In summary, the link between low level compiled languages and high level scripted languages is only part of a much bigger picture when it comes to architecture for diversity. That applies just as much to straight Tcl - which means there certainly are plenty of cases where Tcl could benefit from OOP features as much as the choice between C or C++ for a low level module. Tk widgets are very object-like*, and yet you have to go through a number of hoops to gain a similar level of objectification in plain Tcl (even for your own collections of standard widgets).
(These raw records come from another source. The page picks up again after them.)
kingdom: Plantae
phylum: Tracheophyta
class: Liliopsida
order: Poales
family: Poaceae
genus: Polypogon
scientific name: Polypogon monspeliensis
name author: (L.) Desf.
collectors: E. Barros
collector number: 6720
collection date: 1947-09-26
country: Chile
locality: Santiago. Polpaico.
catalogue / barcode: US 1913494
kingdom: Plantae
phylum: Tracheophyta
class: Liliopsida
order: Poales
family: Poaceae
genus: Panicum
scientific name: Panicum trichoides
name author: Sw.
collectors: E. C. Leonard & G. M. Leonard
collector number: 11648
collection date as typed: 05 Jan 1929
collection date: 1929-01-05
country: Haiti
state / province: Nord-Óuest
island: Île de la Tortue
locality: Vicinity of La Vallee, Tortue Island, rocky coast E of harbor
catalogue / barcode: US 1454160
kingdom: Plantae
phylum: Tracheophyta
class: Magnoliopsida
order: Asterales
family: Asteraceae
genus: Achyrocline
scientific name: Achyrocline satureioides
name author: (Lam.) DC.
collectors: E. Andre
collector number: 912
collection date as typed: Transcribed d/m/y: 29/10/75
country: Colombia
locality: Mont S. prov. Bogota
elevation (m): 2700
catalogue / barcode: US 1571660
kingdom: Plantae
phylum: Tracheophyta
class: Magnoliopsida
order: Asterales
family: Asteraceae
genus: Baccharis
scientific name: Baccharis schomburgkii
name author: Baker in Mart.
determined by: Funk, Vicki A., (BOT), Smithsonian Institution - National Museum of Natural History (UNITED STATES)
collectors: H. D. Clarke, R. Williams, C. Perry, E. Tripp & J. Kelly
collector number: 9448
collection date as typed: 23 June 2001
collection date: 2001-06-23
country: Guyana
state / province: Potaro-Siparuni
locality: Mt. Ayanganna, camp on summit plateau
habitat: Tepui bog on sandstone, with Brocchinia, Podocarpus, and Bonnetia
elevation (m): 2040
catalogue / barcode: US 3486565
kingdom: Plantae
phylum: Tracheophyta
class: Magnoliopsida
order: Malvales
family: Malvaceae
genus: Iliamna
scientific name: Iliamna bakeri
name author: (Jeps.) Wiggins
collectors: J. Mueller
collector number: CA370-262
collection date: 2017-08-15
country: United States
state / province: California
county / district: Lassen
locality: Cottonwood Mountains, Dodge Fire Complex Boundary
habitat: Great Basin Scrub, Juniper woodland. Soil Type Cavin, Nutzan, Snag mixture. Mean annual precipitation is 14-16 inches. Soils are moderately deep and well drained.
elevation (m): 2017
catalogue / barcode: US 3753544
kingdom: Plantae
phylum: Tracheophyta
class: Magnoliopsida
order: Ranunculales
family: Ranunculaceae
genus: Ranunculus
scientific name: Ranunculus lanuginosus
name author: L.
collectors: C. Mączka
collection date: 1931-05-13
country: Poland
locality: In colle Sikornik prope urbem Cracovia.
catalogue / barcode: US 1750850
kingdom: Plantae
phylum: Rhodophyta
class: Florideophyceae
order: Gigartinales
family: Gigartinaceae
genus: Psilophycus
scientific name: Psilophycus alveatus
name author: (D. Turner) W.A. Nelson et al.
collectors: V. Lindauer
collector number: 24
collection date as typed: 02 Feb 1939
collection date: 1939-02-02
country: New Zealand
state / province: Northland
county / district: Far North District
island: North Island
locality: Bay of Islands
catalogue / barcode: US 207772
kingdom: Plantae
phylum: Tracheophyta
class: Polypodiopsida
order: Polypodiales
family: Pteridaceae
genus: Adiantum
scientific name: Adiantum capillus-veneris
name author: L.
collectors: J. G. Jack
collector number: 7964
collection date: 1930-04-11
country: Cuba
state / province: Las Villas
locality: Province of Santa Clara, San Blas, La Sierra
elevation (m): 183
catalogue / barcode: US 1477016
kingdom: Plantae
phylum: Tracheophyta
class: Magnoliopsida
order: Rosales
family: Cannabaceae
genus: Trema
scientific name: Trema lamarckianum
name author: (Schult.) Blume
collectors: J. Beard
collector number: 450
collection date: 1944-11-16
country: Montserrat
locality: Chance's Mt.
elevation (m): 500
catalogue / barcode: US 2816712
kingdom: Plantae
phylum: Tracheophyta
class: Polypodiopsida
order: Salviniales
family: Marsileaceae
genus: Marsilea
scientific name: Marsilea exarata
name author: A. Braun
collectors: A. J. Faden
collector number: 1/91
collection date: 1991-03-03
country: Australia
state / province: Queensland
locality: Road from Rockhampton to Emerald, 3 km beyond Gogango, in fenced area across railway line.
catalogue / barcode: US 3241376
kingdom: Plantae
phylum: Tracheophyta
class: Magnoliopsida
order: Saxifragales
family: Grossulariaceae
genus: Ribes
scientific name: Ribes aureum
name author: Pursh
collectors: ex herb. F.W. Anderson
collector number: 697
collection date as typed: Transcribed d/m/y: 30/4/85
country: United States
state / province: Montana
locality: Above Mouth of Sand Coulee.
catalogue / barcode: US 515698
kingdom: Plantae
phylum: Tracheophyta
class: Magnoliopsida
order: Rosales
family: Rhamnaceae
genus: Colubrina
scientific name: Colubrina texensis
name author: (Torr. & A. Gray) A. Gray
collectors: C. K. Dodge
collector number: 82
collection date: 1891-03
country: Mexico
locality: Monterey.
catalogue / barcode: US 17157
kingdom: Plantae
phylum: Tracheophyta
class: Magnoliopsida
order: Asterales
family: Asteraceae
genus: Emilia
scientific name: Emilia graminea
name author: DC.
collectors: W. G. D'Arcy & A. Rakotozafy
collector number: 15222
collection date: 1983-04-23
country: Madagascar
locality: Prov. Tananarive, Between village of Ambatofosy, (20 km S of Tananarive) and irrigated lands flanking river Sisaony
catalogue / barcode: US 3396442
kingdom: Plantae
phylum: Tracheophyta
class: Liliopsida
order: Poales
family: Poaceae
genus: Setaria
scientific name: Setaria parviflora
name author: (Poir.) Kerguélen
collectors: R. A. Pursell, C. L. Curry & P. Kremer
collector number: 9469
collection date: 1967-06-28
Why?

* Though it would be more object-like, IMHO, if geometry management - pack/grid/place/etc. - were done through the container. e.g.:

  set hWndTop [toplevel]
  set hWndBu [button -text "Exit" -command "exit"]
  $hWndTop pack $hWndBu

But were that the case it would make adding other geometry managers a pain without other OOP features.


FW: I wasn't saying that in practice you should avoid OO when using this paradigm, but in general, and IIRC John agrees with me here, object-orientation addresses many of the same basic problems that scripting does.

DKF: Of course, it does it in a different way. This means that there's actually room for having both OO languages and scripting languages. This is a good thing. There are other useful paradigms which can help a lot with certain classes of problems, such as functional programming and logic programming. IME, it is useful for a programmer to have experience with as many different paradigms as possible, as it allows them to see more different ways of looking at a particular problem, and hopefully one in which the answer becomes fairly straight-forward.